El Club Atlético del Centro de Nueva York de 1931 es para Koolhaas el culmen de la vivencia moderna, un edificio donde los usos pueden ser tan variados como las actividades humanas lo son, sin atenuaciones ni transiciones, programáticamente variado, con usos apilados arbitrariamente unos sobre otros gracias a la existencia del elevador, en pocas palabras el edificio mixto por definición.

Es muy importante señalar cómo la tecnología ha impulsado la evolución del género de oficinas en los últimos 150 años, primero el telégrafo permite a las oficinas despegarse de los centros de producción o almacenaje, ya no es necesario que las oficinas estén físicamente alojadas en los centros industriales, por lo que se pueden mover a los centros urbanos y facilitar los movimientos de sus empleados. Después viene el elevador que detona un crecimiento vertical en los edificios que permite mayor concentración de trabajadores en el mismo terreno, es decir, mayor densidad.

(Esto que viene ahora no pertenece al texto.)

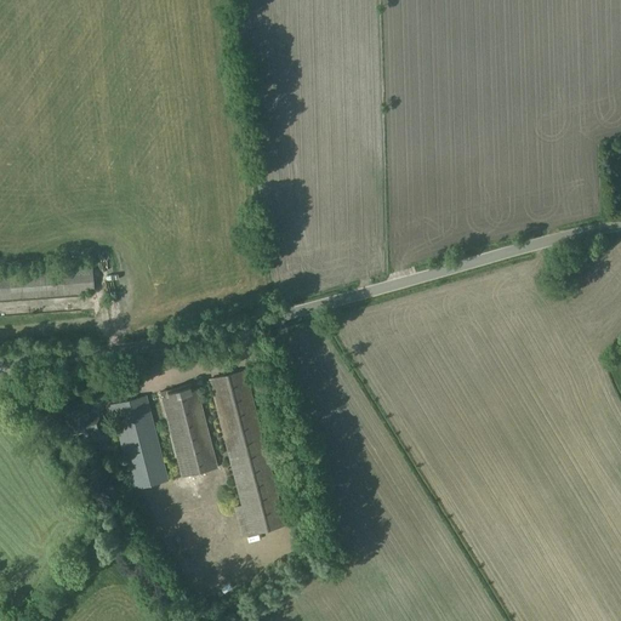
[(92,268),(0,275),(0,300),(95,292),(92,268)]
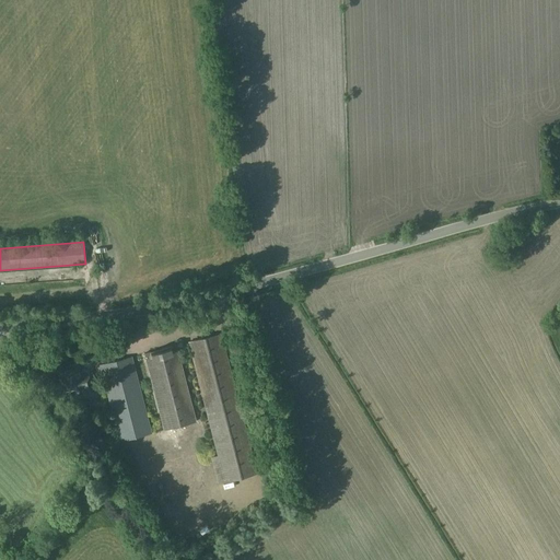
[(257,474),(221,334),(188,342),(218,456),(210,457),(218,485),(224,482),(257,474)]
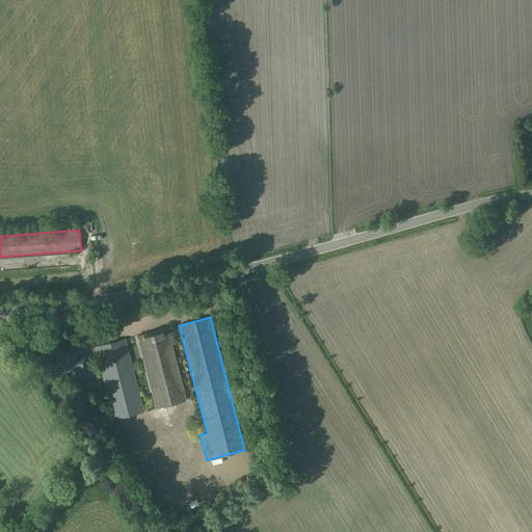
[(136,336),(156,408),(187,400),(167,327),(136,336)]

Finalmente llega el aire acondicionado, que ahora nos permite crear edificios tan grandes donde ya no importa que cada espacio tenga su ventana, la ventilación mecánica hará que todos los usuarios gocen de un clima regulado y la iluminación tampoco ha sido un problema desde que, a finales del siglo XIX, contamos con electricidad y luminarias eléctricas, que además ayudaron a crecer el horario en el que los empleados pueden quedarse a trabajar en sus sitios.

Por lo mismo no será de sorprender que ahora dos fenómenos que vienen de la mano estén cambiando radicalmente la demanda de los espacios de oficina así cómo la manera de trabajar. Por un lado, la pandemia de Covid-19 y por el otro la adopción casi instantánea por parte de una gran mayoría del teletrabajo.

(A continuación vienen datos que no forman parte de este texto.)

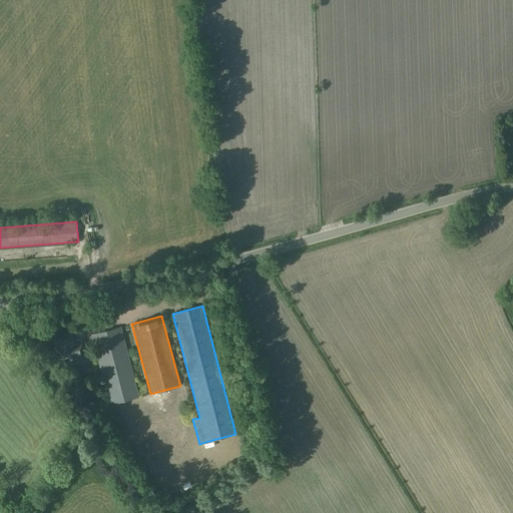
[(121,327),(91,335),(110,405),(139,397),(121,327)]
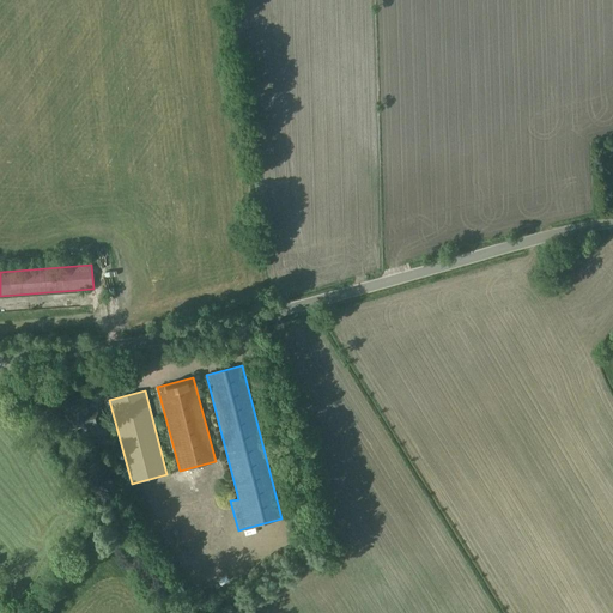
[(85,399),(64,405),(70,429),(90,424),(92,434),(104,431),(99,410),(87,412),(85,399)]
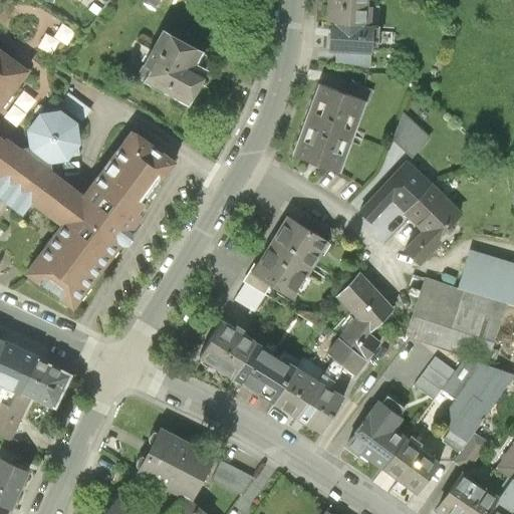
[(160,0),(146,0),(145,3),(155,9),(160,0)]
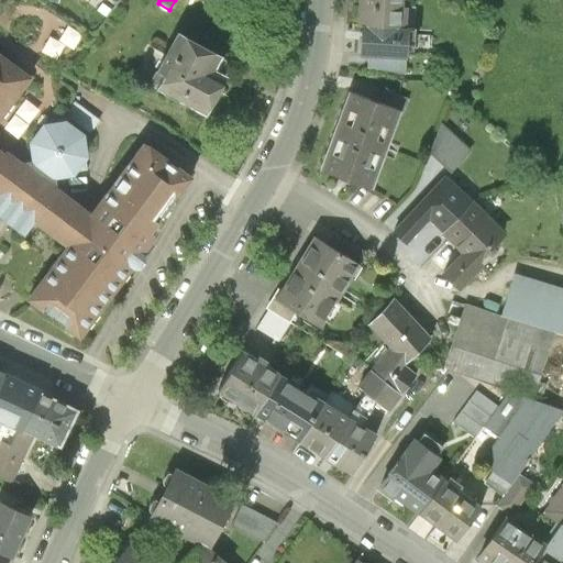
[(356,0),(355,26),(360,28),(406,30),(407,9),(400,8),(400,0),(356,0)]
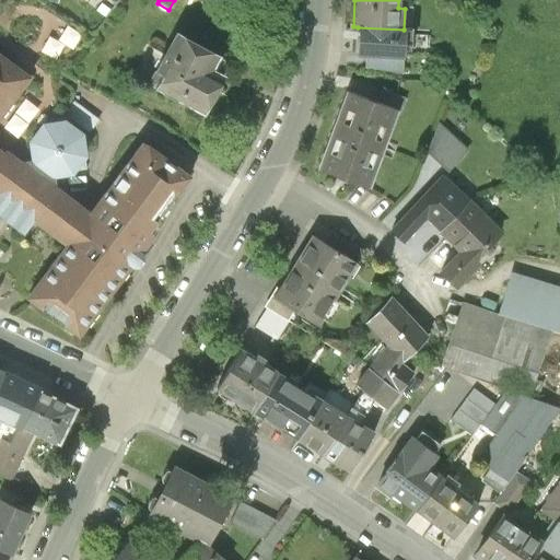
[(76,47),(84,33),(70,23),(61,37),(76,47)]
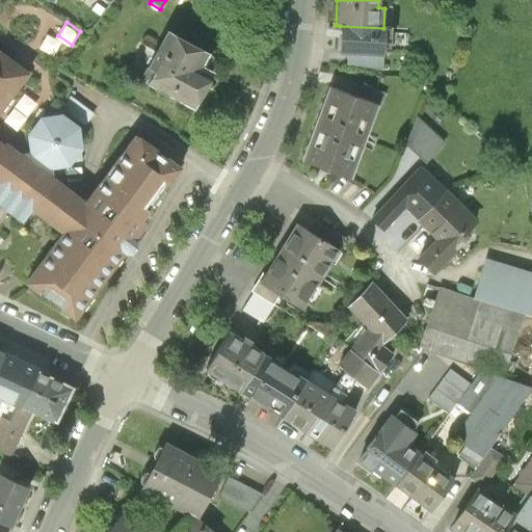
[(383,28),(340,26),(338,52),(390,55),(391,28),(383,28)]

Durante este año y medio que ha durado la emergencia sanitaria hemos sido testigos de un experimento social acerca de nuestra flexibilidad de adaptarnos a circunstancias de cambio súbito y retador. Hemos visto que los programas domésticos han sufrido una gran presión al ser demandados para albergar actividades para las cuales no se diseñaron, y con ingenio hemos podido adaptar nuestras casas para convertir pequeños rincones en aulas y comedores en oficinas. Nos hemos dado cuenta de que podemos ser igual de productivos si nos quedamos a trabajar en casa, además de evitar congestionamientos viales, lo que a su vez nos ha dado más tiempo para otras actividades.

Los espacios de oficinas estuvieron prácticamente vacíos gran parte de estos 15 meses, lo que generó dinámicas urbanas inéditas como ciudades vacías, sin congestionamiento vial y comercios que no pudieron sobreponerse a la presión de vivir en calles sin flujos peatonales (el caso de Manhattan es uno de los más claros). También hemos visto el fenómeno de los nómadas digitales Koolhaasianos que han optado por salirse de ciudades con muy altos costos de vida para ubicarse en ciudades menos demandadas o, de plano, en destinos turísticos para llevar una vida de ensueño que hace un par de años hubiera parecido de ciencia ficción.

Por: M. Arq. Raúl Juárez Perezlete | Escuela de Arquitectura, Arte y Diseño del Tecnológico de Monterrey.

Este es un artículo de la edición 128 https://inmobiliare.com/inmobiliare-128/ 

*Nota del editor:
Las opiniones aquí expresadas son responsabilidad del autor y no necesariamente reflejan la posición de Inmobiliare.